My question is: Let $f(x) = x^2 + 1 \in \mathbb{Z}_3[x]$. I have to determine the splitting field of this polynomial. OK, so is intuitive to think that $i,-i$ are roots. OK, but does it make any sense? Can I assure that $i,-i$ are indeed roots? I know that the splitting field is $Z_3(\alpha)$ with $\alpha^2 = -1$, can I assure that $\alpha = i?$. On my opinion I think that this isn't a absurd. Note that $x^2 + 1 = 0 \in Z_3[x]$ is the same that $x^2 + 1 \equiv 0 \pmod 3$. It has solution on $Z[i]$, the Gauss integers, so makes sense to say that $\alpha = i$ in same way.

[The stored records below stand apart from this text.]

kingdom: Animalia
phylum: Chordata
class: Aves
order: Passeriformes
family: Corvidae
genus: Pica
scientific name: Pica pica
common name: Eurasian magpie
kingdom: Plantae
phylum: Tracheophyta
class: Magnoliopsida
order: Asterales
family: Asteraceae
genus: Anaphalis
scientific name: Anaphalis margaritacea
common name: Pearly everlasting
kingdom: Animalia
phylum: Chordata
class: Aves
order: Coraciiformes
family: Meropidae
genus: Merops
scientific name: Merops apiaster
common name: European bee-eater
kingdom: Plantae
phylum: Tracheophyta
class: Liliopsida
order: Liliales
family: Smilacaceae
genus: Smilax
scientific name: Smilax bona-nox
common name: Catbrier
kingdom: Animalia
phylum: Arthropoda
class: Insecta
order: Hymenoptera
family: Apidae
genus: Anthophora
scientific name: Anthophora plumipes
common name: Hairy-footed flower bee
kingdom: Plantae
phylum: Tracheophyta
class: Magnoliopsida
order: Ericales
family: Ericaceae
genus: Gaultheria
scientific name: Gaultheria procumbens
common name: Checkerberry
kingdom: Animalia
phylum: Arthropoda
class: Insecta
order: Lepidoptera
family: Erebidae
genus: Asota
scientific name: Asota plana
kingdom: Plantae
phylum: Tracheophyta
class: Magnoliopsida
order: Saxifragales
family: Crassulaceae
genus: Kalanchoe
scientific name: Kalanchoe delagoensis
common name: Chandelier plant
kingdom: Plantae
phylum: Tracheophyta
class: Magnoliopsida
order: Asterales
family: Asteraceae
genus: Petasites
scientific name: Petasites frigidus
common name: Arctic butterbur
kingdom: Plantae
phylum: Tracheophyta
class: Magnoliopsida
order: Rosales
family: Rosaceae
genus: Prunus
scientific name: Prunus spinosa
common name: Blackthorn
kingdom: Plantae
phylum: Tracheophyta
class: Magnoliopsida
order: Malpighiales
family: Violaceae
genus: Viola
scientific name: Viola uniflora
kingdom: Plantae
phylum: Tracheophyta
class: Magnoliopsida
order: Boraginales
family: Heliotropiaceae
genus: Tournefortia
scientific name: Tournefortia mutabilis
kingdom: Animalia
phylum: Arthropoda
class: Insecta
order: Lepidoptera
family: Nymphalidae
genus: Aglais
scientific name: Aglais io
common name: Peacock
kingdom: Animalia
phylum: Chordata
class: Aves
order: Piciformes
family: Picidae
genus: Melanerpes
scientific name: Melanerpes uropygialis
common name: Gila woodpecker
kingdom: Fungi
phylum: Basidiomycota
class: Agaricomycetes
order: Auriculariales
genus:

So, is this true?
Thanks a lot.
Since $x^2+1$ is irreducible quadratic in $\mathbb Z_3[x]$, we get its splitting field by adjoining just one root, yielding $\mathbb Z_3[x]/\langle x^2+1\rangle$. But, remembering that $\mathbb Z_3$ is itself a quotient, this is the same as $$ (\mathbb Z/\langle 3\rangle)[x]/\langle x^2+1\rangle \cong \mathbb Z[x]/\langle 3\rangle/\langle x^2+1\rangle \cong \mathbb Z[x]/\langle 3, x^2+1\rangle \cong \mathbb Z[x]/\langle x^2+1\rangle/\langle 3\rangle = \mathbb Z[i]/\langle 3\rangle $$
So the splitting field is a quotient of the Gaussian integers, and the root of $x^2+1$ is exactly the residue class of $(\pm)i$, as you have intuited.